++++ Stored data ++++

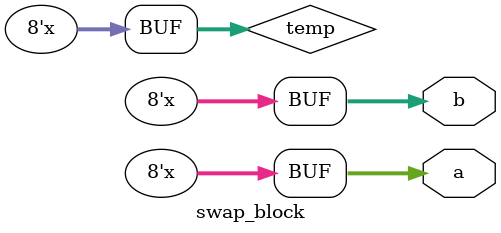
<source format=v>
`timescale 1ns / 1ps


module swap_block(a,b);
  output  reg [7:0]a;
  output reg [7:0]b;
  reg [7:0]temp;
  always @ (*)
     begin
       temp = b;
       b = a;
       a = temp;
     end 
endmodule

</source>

++++

• _Work order_
After locating the line that contains "output reg [7:0]b;", print that line and every one after it through the last line of the listing, exactly.

• _Answer for the task_
  output reg [7:0]b;
  reg [7:0]temp;
  always @ (*)
     begin
       temp = b;
       b = a;
       a = temp;
     end 
endmodule

</source>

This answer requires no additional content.